И пошла, и полетела над Ангарой, расправляя крылья, русская частушка. Эх, балалайка! Три струны, а как выговаривает, как?!
С тех пор прикипел Афоня к балалайке. Аверьян, тот больше тянется к ружью. Бывает, иной раз и балалайку возьмет. В его руках она деревенеет, тускло бренчит. А у Афони зальется, запоет птицей певчей. Аверьяну ружье хочется подержать, выстрелить…
— Убери, Кузя, ружье, — не выдержит Ульяна. — У меня кровь стынет, стрельнет еще, наделает беды…
Кузьма понимает братьев, сам был таким. Хорошее ружье, что говорить, тридцать второй калибр, и хоть рябчика, хоть белку дробью стреляй, и пулей годится на медведя, на лося. Одно Кузьму тревожит: не назвал купец цены. Подарок, так с какой стати? Не крючок рыболовный. За всю свою жизнь Кузьма за так пуговицы ни у кого не взял. Он уже не раз пожалел, что взял ружье у Золомова, а куда теперь денешься? Не выбрасывать. «Надо обучить ребят обращаться с оружием, — решает Кузьма, — пригодится».
— Вот что, братья, — втыкает Кузьма в бревно топор. — Идем на слепую протоку, опробуем эту штуку. — Он берет у Аверьяна ружье. — Как вы на это смотрите?
— Согласны, братка, — бойко отвечает Афоня.
Аверьян только кивнул, но по тому, как вспыхнули уши, Кузьма догадывается: попал в заветное.
— Докантуем бревна, вечерком и сбегаем.
Слово жару прибавило и топору. Афоня, как настоящий плотник, ведет строчку, отваливает щепу и все поглядывает на небо.
— Молитву читаешь, Афонь?..
— Ага, чтобы солнышко поскорее опустилось за гору…
— Да не томи ты их, Кузя, — просит Ульяна. — Ступайте постреляйте и рыбки половите, принесите на пирог.

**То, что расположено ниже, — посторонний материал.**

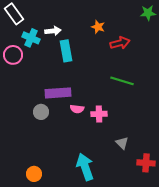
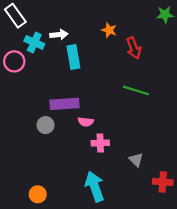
red arrow: (120, 43) -> (134, 48), turned 84
pink cross: (99, 114) -> (100, 143), moved

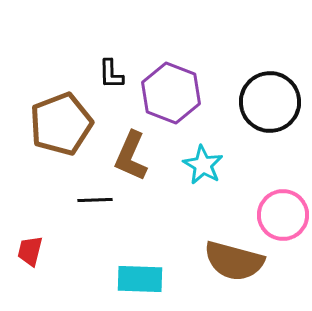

— И правда, мужики, — спохватывается Кузьма, — вечер-то смотрите какой, как мед янтарный, хоть на кусок намазывай.
В такие минуты Афоня готов был умереть за старшего брата, так он ему был люб и дорог. Быстренько поднялись. Аверьян впереди нес ружье, Афоня за ним след в след шел, в кулаке у него зажато два патрона. Кузьма замыкал команду стрелков. Солнце уже золотило только самые отдаленные макушки гор, а в распадке легла студенистая свинцовая хмарь. В такое время вечера лес как бы вслушивается своим большим зеленым ухом, как побулькивают во мхах ручьи, как звенит паутина. Всплеск воды был подобен грому. Братья остановились. Сухо дребезжал камыш, да изредка с потягом чмокала жижа. Кузьма приложил палец к губам, притянул к себе головы братьев и тихонько шепнул:
— Обогните протоку, зайдите от леса, с тыла.
Братья, пригнувшись, скрылись в кустарнике. Афоня мелькнул утенком, вытянувшим шею. Кузьма постоял, послушал и не торопясь пошел следом за братьями. «Кто же это может ходить? Разве оленя гнус загнал? Кобыла, — стукнуло Кузьму, — не разберут, чего доброго, в камышах, пальнут». Кузьма хотел крикнуть, но только ускорил шаг. Обежал излучину, ступая по теплому разжиженному илу, и стал закрайком пробираться к протоке.
Камыш ржаво гудел над головой и затруднял слух. Кузьма было сунулся в гущу камыша, чтобы пересечь слепую часть протоки и выйти на бугры к братьям навстречу, но вовремя одумался — еще в него пальнут. Только собрался позвать ребят, как справа от него хлестнул выстрел. Кузьма затаился. Шаги стихли. «Неужто зверь?» Кузьма побежал, огибая слепую протоку. Когда он выскочил к ребятам, пахло еще порохом. Афоня стоял, зажав ладонями уши. Аверьян возился в камышах. Кузьма разглядел: за камышом, в кочках, уткнувшись рогами в осоку, лежал лось. Кузьма перевел дух.
— Он на нас кинулся, братка, из камыша, — сказал Аверьян.
Кузьма поглядел и все понял. Ребята оказались на тропе, зверь шел им навстречу.
— Ну что же, мужики, не растерялись, охотники.